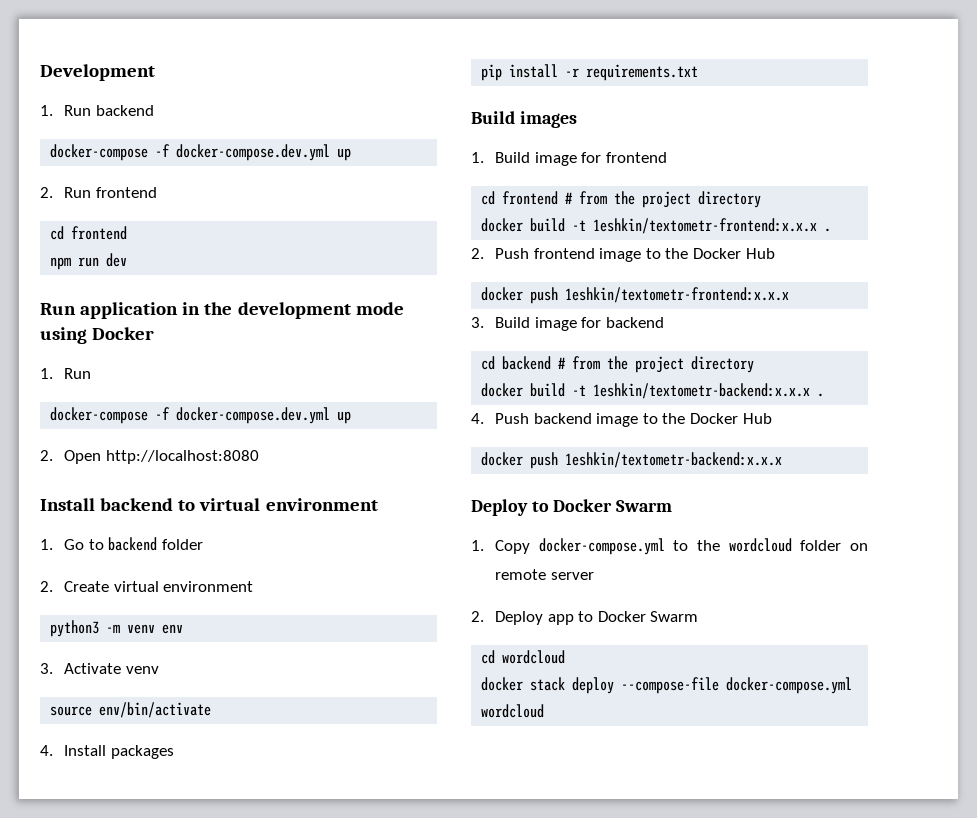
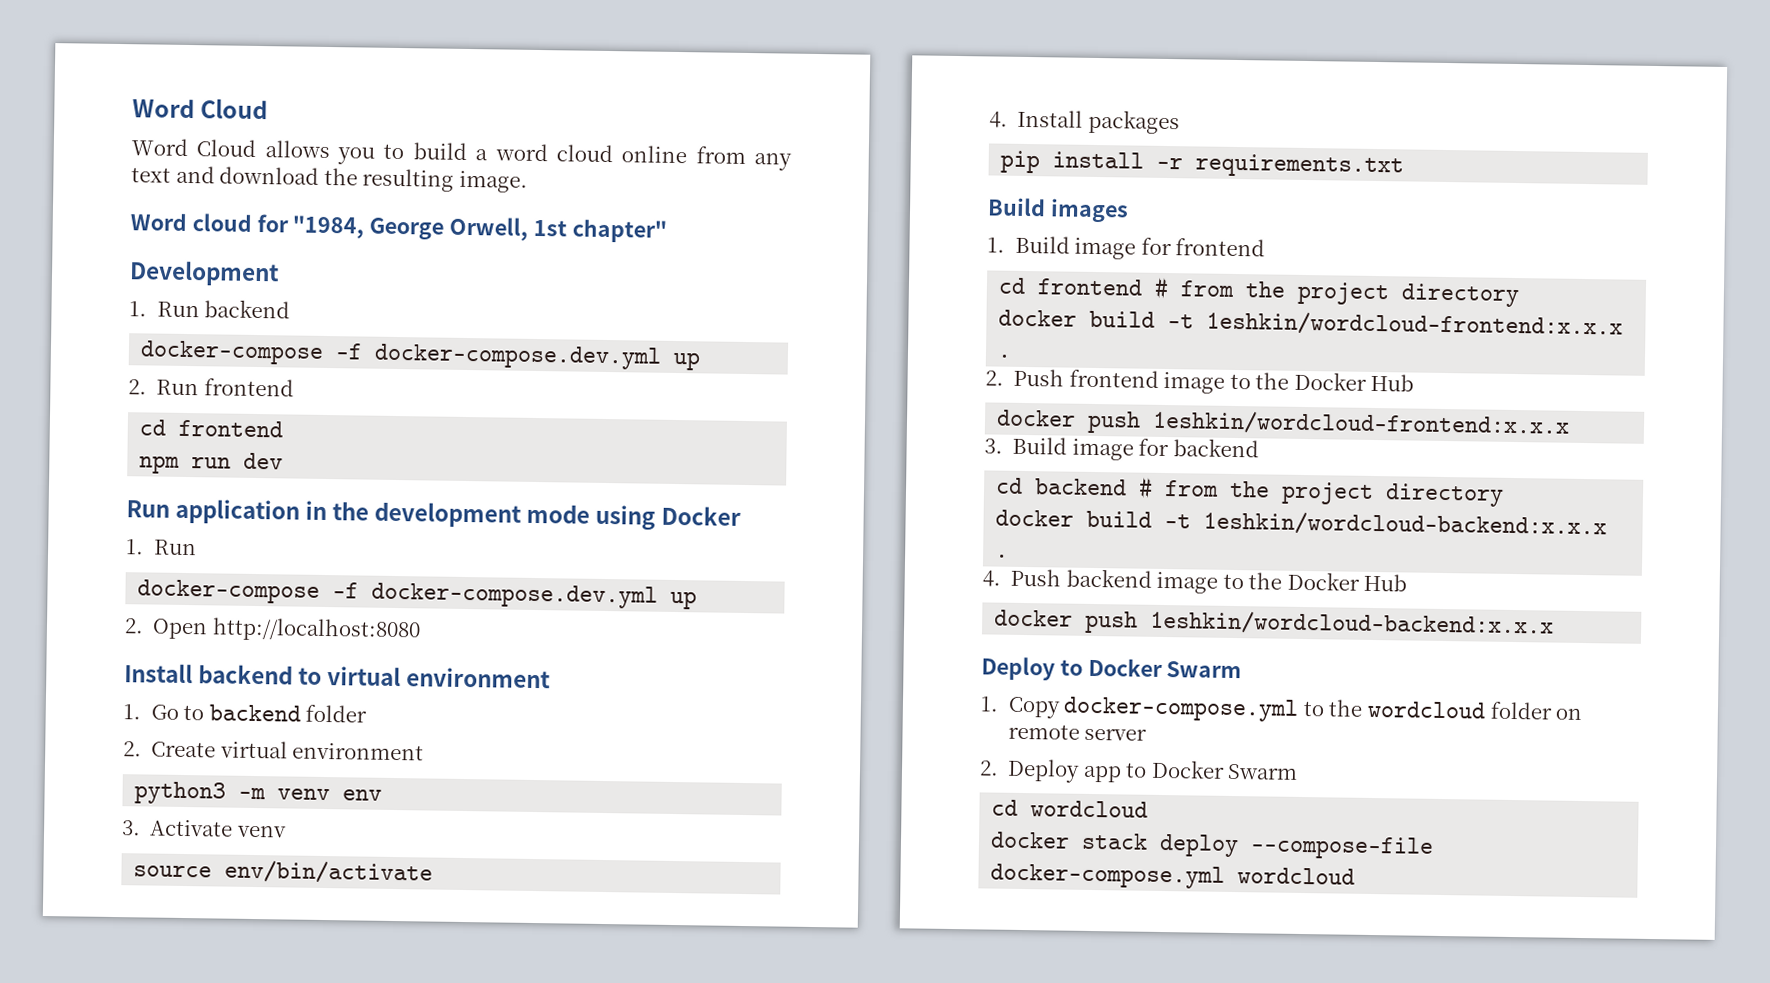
(40, 72) none -> [132,98,269,120] [131,138,793,171] [131,165,528,193] [130,213,667,243] Word Cloud // Word Cloud allows you to build a word cloud online from any text and download the resulting image. // Word cloud for "1984, George Orwell, 1st chapter" //
[593,218,818,234] 1eshkin/textometr-frontend:x.x.x -> [1206,310,1624,339] 1eshkin/wordcloud-frontend:x.x.x
[565,287,790,303] 1eshkin/textometr-frontend:x.x.x -> [1152,409,1571,438] 1eshkin/wordcloud-frontend:x.x.x
[593,383,811,399] 1eshkin/textometr-backend:x.x.x -> [1203,510,1608,539] 1eshkin/wordcloud-backend:x.x.x
[565,452,783,468] 1eshkin/textometr-backend:x.x.x -> [1150,609,1555,638] 1eshkin/wordcloud-backend:x.x.x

----------------------------------------

● **WHAT TO PRODUCE**
Check the records above line by line and tally those holding the string "textometr". Answer with the number only.

● **WRITTEN ANSWER**
4